Some of the stupid things you did on trail, includes, but is not limited to…

UNOBTAINIUM broke his arm after falling down on his bike while masturbating. Leave the multitasking to the women, Unobtainium!

I WILL PEE IN YOU was violated for pouring out a full beer before trail began. Alcohol abuse is the worst abuse and is punishable by spankings. I recommend S&MOM, he’s quite good.

PEE WEE’S LITTLE ADVENTURE was impressed by how clean the backwoods of Columbia Heights are. When you live in Ape Mansion, apparently being homeless is preferable.

GLITTY CLITTY GANG BANG tried to pet a pussy on trail and was rejected. Sorry GCGB, I guess sometimes they really do bite.

FRANK LLOYD BITE was caught on trail saying “I’m half way to becoming a dinosaur!” Sorry lady, but the hash doesn’t have enough room for two Syphilasaurus, and currently Whizz Bizz holds that title. Although I hear it’s just a pissing contest (get it?! GET IT?!)

DADS, on trail, declared quite smugly, “I’m getting a degree in sticking big things in tiny places.” Sorry dude, but I don’t think they give out grad degrees for sleeping with UNO.

RPI was violated for scaring a group of young African American children. Apparently having a big bald white guy run at you very quickly with one-hundred of his closest friends following behind is worth declaring “OMG SO MANY WHITE PEOPLE! WHY?!?!”
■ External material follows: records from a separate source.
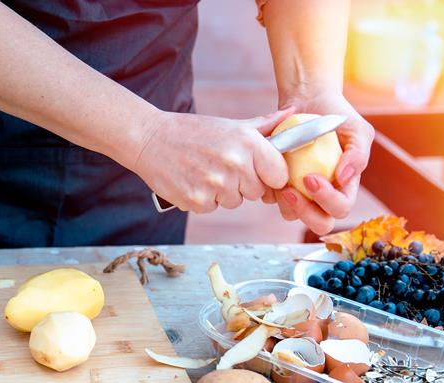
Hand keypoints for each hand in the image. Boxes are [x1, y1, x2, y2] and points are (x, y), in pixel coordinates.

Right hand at [133, 108, 294, 212]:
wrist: (150, 140)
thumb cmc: (192, 131)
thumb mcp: (229, 125)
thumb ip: (263, 126)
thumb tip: (293, 114)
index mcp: (248, 143)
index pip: (279, 175)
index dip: (269, 175)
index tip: (257, 171)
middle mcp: (235, 165)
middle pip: (256, 192)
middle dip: (243, 184)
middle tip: (222, 167)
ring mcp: (216, 185)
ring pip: (234, 202)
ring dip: (222, 192)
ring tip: (204, 172)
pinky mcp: (197, 201)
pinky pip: (211, 207)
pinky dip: (203, 199)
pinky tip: (192, 180)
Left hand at [266, 92, 374, 234]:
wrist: (308, 101)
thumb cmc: (335, 116)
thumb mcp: (356, 129)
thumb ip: (358, 153)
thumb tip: (345, 177)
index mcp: (345, 185)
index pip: (341, 208)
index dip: (327, 200)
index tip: (311, 178)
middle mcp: (323, 194)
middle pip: (320, 223)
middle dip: (306, 212)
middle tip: (291, 190)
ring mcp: (301, 192)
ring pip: (293, 216)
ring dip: (285, 203)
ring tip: (279, 181)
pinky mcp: (280, 185)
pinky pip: (273, 200)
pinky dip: (270, 191)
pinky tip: (268, 173)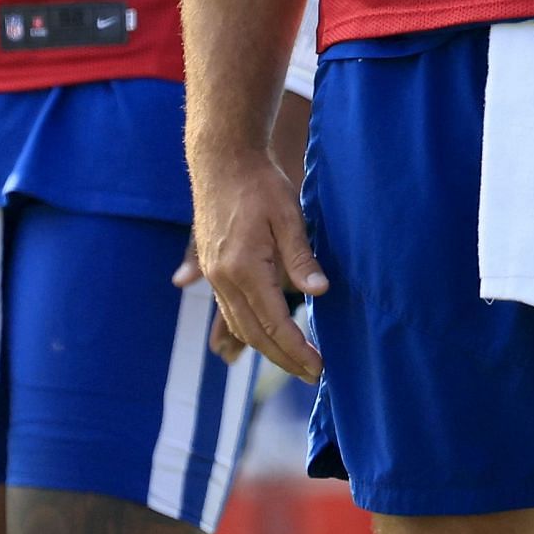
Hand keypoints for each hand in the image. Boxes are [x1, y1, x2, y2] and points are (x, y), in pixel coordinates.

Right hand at [184, 149, 326, 382]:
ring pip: (241, 325)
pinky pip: (232, 310)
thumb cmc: (260, 183)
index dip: (297, 349)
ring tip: (295, 361)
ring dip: (267, 348)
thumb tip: (320, 292)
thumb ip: (301, 258)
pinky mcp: (213, 269)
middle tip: (313, 374)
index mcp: (244, 269)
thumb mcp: (288, 216)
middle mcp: (224, 279)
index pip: (274, 323)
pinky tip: (267, 337)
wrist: (222, 159)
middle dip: (284, 357)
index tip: (318, 367)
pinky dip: (250, 329)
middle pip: (255, 333)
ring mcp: (214, 276)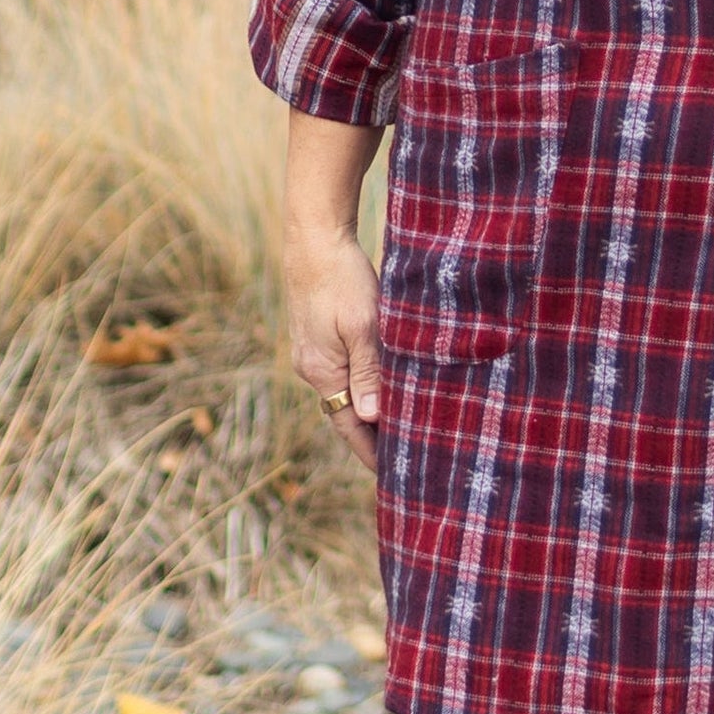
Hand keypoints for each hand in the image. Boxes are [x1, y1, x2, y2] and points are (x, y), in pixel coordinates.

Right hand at [286, 225, 382, 474]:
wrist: (314, 239)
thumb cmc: (343, 279)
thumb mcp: (363, 326)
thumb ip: (367, 372)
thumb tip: (369, 418)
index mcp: (323, 371)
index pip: (348, 426)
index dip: (370, 451)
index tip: (392, 474)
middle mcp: (312, 368)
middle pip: (344, 414)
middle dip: (370, 437)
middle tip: (402, 458)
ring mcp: (311, 352)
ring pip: (342, 392)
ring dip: (366, 410)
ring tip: (396, 427)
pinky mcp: (316, 336)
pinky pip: (340, 371)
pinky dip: (360, 385)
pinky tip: (379, 385)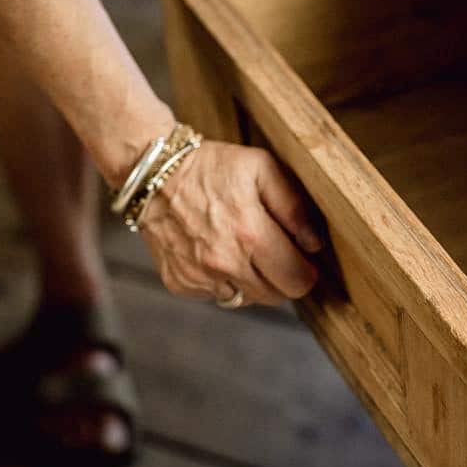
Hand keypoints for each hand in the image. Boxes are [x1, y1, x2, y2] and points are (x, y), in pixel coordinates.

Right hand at [138, 141, 321, 306]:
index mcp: (250, 235)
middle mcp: (225, 263)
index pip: (296, 281)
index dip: (306, 272)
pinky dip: (223, 281)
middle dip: (281, 278)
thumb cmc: (211, 167)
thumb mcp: (261, 168)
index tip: (302, 259)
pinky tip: (217, 253)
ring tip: (243, 249)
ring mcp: (200, 277)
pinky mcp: (181, 283)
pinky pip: (217, 295)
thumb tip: (313, 244)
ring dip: (253, 281)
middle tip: (274, 252)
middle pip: (275, 296)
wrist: (152, 174)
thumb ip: (293, 207)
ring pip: (247, 299)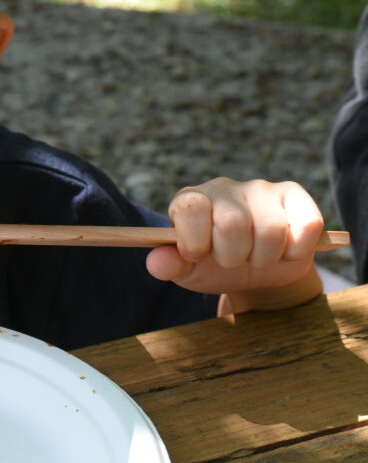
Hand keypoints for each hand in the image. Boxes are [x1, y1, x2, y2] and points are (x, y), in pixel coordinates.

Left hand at [146, 178, 323, 299]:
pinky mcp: (294, 196)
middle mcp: (223, 188)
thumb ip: (169, 265)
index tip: (197, 256)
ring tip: (256, 257)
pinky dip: (297, 251)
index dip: (195, 240)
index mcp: (190, 200)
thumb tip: (155, 263)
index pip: (190, 208)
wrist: (253, 274)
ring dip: (264, 258)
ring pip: (271, 230)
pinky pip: (307, 224)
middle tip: (232, 261)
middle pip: (233, 223)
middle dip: (233, 257)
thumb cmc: (212, 266)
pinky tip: (285, 251)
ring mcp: (260, 189)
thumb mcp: (186, 270)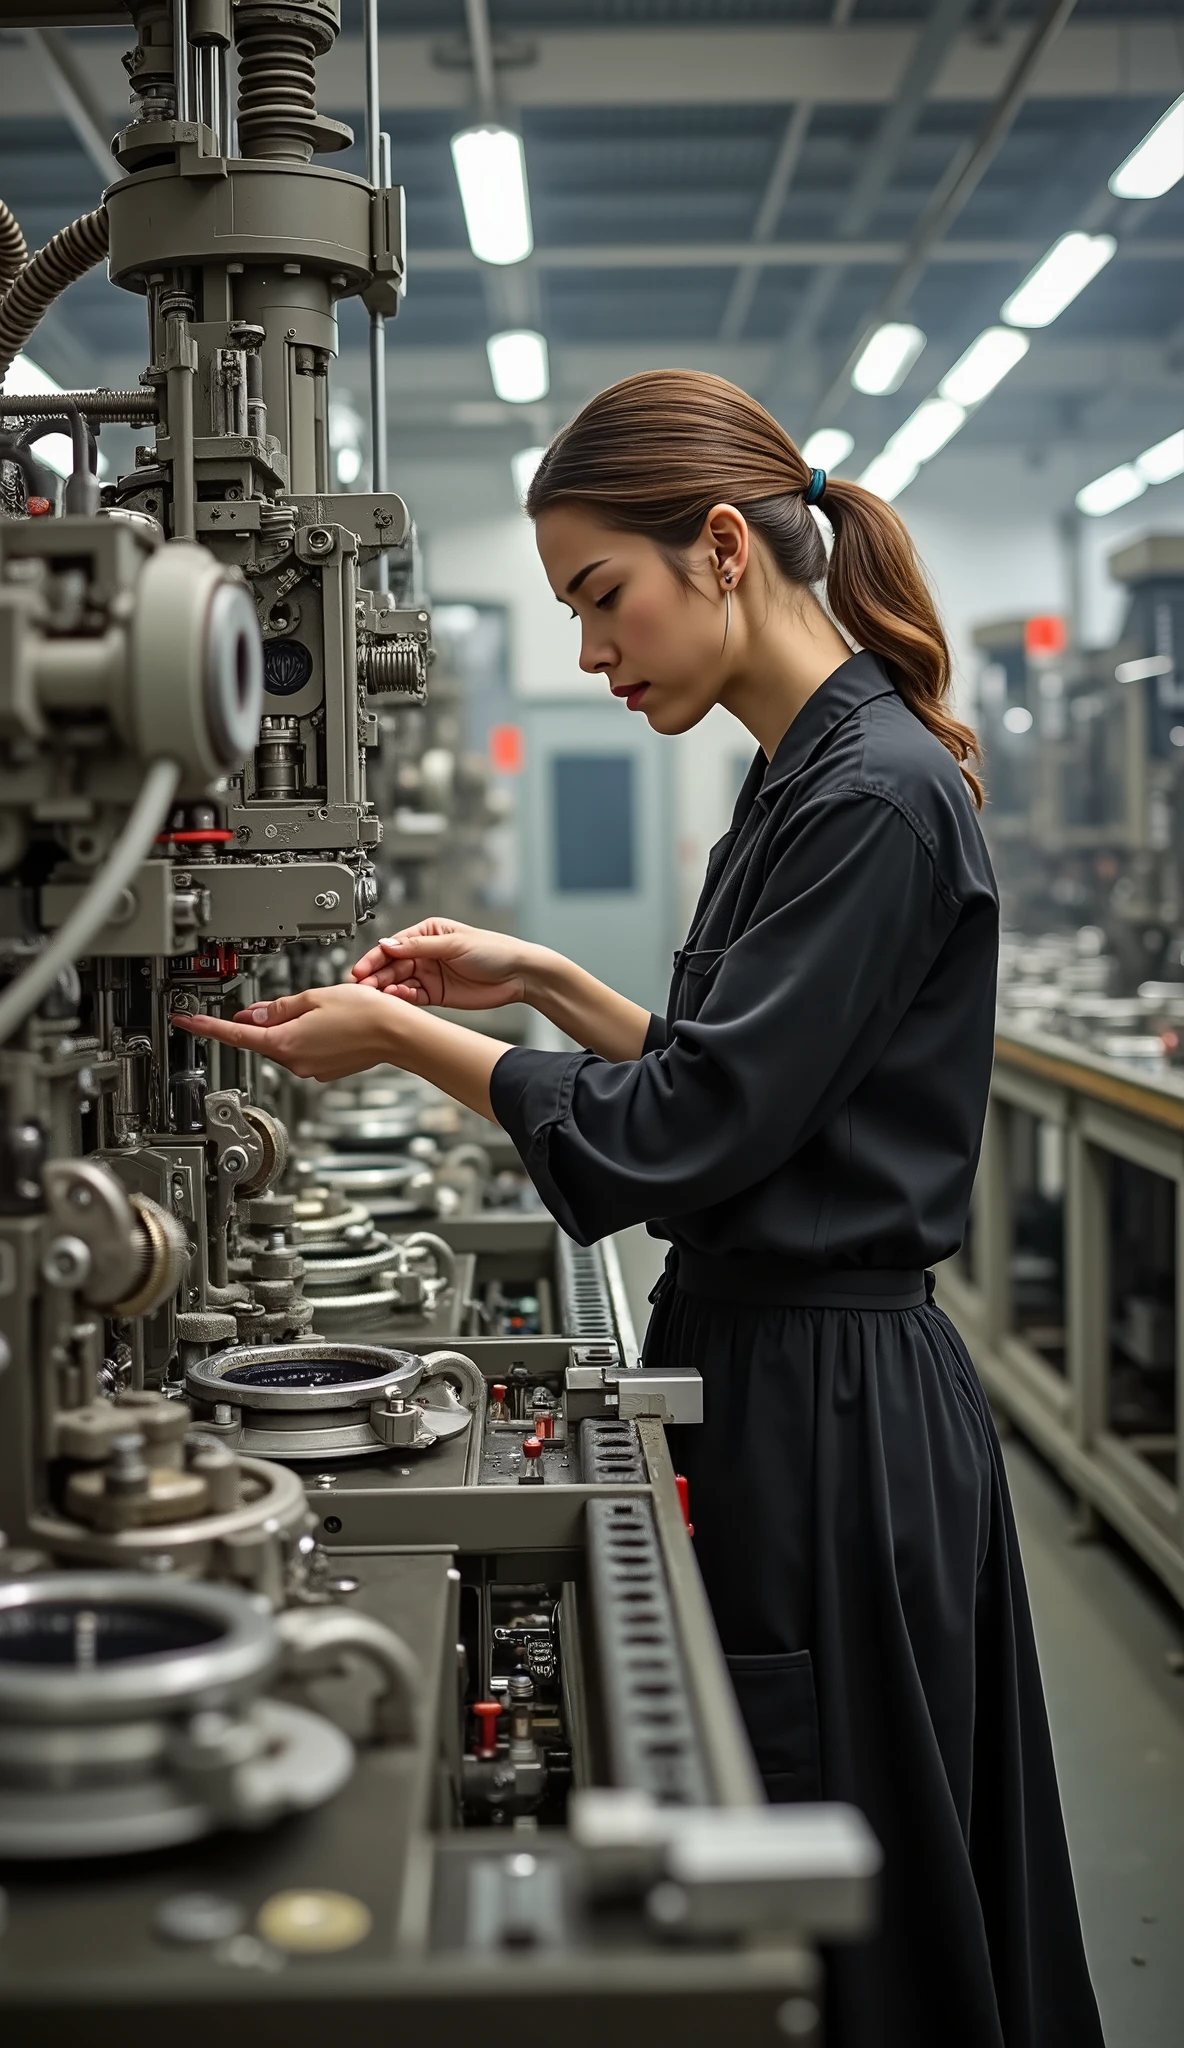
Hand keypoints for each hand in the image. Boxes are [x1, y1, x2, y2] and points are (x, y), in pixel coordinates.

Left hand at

….and all of these shenanigans led us right to the crux of the evening… a solemn occasion… a naming!

Just Amy hails from Merrilynd, graduated from Virginia Tech, and works as a biostatistician. She once had sex in an elevator and was caught by her friend’s grandmother, pooped her pants a few weeks ago in Whiskey’s car, and was once given a citation for peeing in public. Amidst all of the drunken stories told, three stood out: Just Amy once threw up in her hair and dyed it pink, she was her female best friend’s first kiss, and she got so drunk at the halloween trail that she stole a pumpkin from a church and carried it home. Names were suggested, but among the best were Pinky and the Stain, Gwen Stuff On Me, Cocktogenarian, and the Gourd, the Bad, and the Slutty. The hash voted/drunkenly mumbled, and Just Amy will hence forth and forevermore in the world of hashing (except Great Falls!) be known as THE GOURD, THE BAD, AND THE SLUTTY. And the hash went home, got a piece, and The Gourd, The Bad, and The Slutty, went home, stole a church’s Christmas wreath, and woke up in a puddle of someone else’s urine. What a beautiful life!